(Credits: Rufus Publishing)
Thu 11 September 2025 14:30, UK
Ozzy Osbourne never forgot the fact that he struck gold with Randy Rhoads.
After Black Sabbath, there was always a question over whether ‘The Prince of Darkness’ was going to be able to live up to his living legend status, but with the right guitarist next to him, he managed to get one of the greatest creative second winds in rock and roll history. But it’s not like Rhoads was in love with the idea of working with Osbourne for the long term when he started making music with him.
Granted, it’s not like Rhoads didn’t have free rein to do whatever he wanted when he got to the studio. Both Osbourne and the producers knew the genius they had on their hands with him, so it made a lot more sense for him to be the musical Swiss army knife half the time. But when they got out on the road to start performing again, there was always something lacking when the band had to go back to Osbourne’s other band.
Despite being contractually obligated to play his fair share of Sabbath material, Rhoads was never as much of a fan of Osbourne’s old band. He never wanted to be the standard bluesy player that Tony Iommi was, which probably explains why Osbourne’s first two records sounded so different. Rhoads was more of a fan of genres like classical music, and looking at his own pieces, it’s clear that was his first love.
Even when working on tour, Rhoads would often find spots to take guitar lessons to practice his classical scales, usually wiping the floor with whomever was teaching him the ropes. But while he did get a handful of featured spots on the song ‘Dee’, there was a lot more music inside him that was never going to be filled if he kept playing heavy metal for the rest of his life.
According to his sister, Rhoads’s initial plan before his death was to come back to California after the tour for Diary of a Madman wrapped up to start studying music properly, saying, “My mom was at the beginning of the process to get him into UCLA for a master’s degree in classical music. Randy was really looking forward to that. Ozzy said, ‘Are you crazy? You’re a rockstar!’ Randy said, ‘That’s not what I want; this is what I want.’ Ozzy said – and I’ll quote him – ‘You could buy your own fucking college if you keep doing this!’ But for Randy, the biggest thing was to be a true musician.”
And it’s not like you couldn’t hear Rhoads going in that direction on Osbourne’s last album, either. ‘Over the Mountain’ is a great song that fits in line with Osbourne’s usual output, but the title track that ends the album has a lot more in common with classical pieces aside from the fact that it has a heavy metal lunatic singing over top of it half the time.
We’ll never know what Rhoads would have sounded like had he taken those classes and become a proper musician, but the influence of classical music he brought to metal was already etched in stone.

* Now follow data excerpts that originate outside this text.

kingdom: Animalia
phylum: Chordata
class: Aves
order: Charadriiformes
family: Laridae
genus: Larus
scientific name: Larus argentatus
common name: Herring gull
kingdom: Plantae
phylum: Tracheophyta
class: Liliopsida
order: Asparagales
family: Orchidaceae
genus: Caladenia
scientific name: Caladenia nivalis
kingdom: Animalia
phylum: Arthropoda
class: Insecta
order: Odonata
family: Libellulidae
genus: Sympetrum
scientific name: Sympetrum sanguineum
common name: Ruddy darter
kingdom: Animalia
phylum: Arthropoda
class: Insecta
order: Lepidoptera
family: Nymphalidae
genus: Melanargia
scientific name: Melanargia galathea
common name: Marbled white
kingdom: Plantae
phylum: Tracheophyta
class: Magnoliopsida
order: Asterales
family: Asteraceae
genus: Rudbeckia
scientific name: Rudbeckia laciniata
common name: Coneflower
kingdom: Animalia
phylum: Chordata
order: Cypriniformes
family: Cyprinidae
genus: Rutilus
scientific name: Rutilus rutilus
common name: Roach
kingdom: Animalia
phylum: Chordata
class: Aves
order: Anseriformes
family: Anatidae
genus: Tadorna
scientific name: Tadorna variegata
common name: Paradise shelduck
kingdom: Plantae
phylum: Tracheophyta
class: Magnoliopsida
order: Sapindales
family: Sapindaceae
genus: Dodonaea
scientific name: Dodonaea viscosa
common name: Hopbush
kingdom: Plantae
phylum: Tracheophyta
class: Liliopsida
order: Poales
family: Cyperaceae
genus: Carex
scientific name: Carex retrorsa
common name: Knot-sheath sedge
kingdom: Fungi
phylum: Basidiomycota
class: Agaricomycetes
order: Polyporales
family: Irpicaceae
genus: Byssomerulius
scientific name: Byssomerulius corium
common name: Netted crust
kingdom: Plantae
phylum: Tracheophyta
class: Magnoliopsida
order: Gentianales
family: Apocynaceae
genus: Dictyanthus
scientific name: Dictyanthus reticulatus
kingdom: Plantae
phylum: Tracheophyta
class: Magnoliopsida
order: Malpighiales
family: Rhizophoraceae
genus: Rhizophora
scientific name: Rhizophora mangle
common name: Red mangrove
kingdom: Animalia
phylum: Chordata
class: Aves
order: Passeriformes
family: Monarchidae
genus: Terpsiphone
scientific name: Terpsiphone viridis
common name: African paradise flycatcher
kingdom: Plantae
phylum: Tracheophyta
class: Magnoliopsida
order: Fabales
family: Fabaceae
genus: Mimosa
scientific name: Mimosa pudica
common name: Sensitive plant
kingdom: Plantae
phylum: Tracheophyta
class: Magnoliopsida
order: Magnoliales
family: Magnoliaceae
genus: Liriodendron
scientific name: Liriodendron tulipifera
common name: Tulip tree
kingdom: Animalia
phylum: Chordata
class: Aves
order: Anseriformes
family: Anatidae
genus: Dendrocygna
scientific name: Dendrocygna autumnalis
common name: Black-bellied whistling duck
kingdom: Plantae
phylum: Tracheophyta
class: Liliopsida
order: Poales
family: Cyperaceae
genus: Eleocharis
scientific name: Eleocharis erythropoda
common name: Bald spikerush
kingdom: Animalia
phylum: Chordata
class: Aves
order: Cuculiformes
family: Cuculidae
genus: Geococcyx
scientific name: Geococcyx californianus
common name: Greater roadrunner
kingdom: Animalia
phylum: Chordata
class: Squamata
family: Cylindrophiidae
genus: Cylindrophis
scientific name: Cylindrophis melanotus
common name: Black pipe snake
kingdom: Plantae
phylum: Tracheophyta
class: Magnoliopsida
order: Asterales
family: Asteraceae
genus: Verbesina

Not even a decade later, Cliff Burton was already beginning to add mini symphonies to Metallica’s work, and while he was an avid classical fan, it’s hard to think of a song like ‘Orion’ being accepted had Rhoads not blown that door wide open.
While both Burton and Rhoads are classic examples of metal geniuses that passed away far too early, what they left the rest of us deserves to be studied by the best in the business. Because if anyone could be able to reach even a fraction of what they could before their passing, imagine what kind of music we could have heard had they made it to the age of 30.